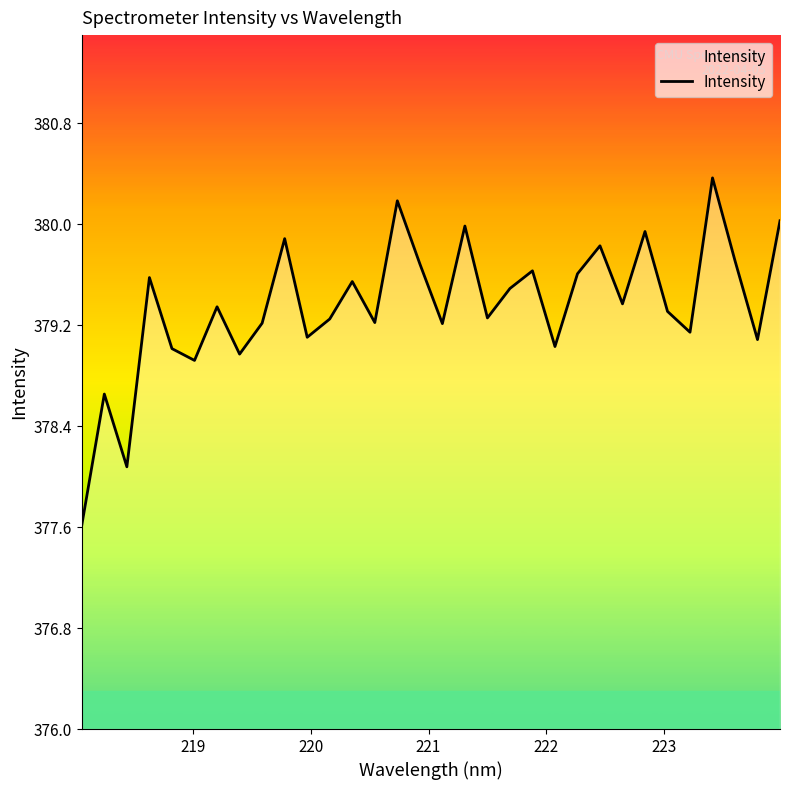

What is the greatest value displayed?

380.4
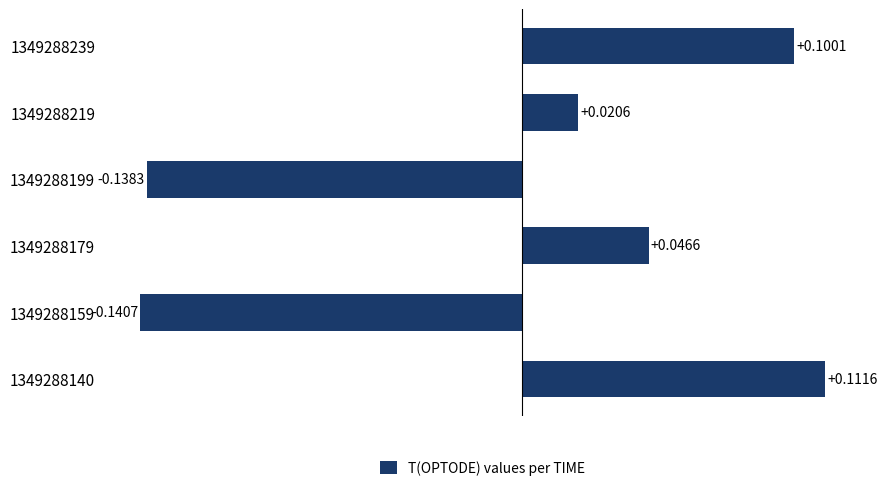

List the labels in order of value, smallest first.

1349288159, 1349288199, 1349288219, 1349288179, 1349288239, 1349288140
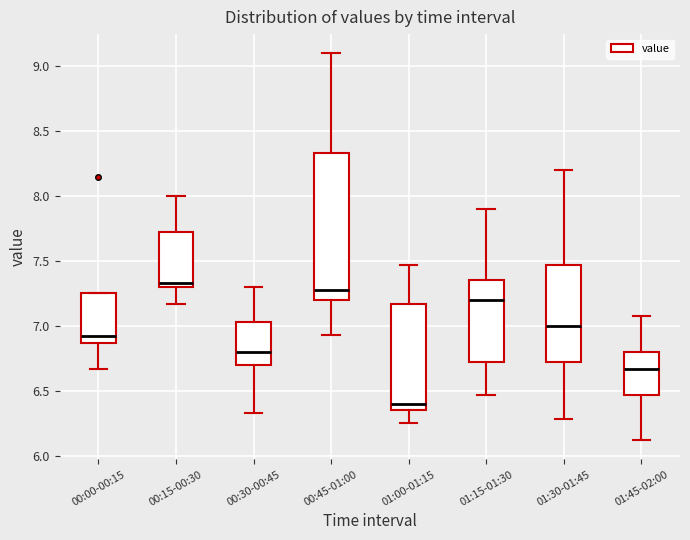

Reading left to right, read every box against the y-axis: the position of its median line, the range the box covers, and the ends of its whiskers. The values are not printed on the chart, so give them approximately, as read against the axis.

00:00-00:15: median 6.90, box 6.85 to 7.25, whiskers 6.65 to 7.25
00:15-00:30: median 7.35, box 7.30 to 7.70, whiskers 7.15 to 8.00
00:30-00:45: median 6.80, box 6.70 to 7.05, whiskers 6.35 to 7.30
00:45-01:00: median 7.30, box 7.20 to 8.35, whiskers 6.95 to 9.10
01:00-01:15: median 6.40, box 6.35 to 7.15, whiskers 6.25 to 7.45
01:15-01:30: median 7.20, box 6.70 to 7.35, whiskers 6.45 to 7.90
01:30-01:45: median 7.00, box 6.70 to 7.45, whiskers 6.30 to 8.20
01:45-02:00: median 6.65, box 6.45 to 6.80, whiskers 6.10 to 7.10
::::
What you will do: Copy the lines starting at the one that contains "00:00-00:15: median 6.90, box" and ending at the last line of the entries, renaming "whiskers" to "whisker range" and leaving everything else unchanged.

Output of the task:
00:00-00:15: median 6.90, box 6.85 to 7.25, whisker range 6.65 to 7.25
00:15-00:30: median 7.35, box 7.30 to 7.70, whisker range 7.15 to 8.00
00:30-00:45: median 6.80, box 6.70 to 7.05, whisker range 6.35 to 7.30
00:45-01:00: median 7.30, box 7.20 to 8.35, whisker range 6.95 to 9.10
01:00-01:15: median 6.40, box 6.35 to 7.15, whisker range 6.25 to 7.45
01:15-01:30: median 7.20, box 6.70 to 7.35, whisker range 6.45 to 7.90
01:30-01:45: median 7.00, box 6.70 to 7.45, whisker range 6.30 to 8.20
01:45-02:00: median 6.65, box 6.45 to 6.80, whisker range 6.10 to 7.10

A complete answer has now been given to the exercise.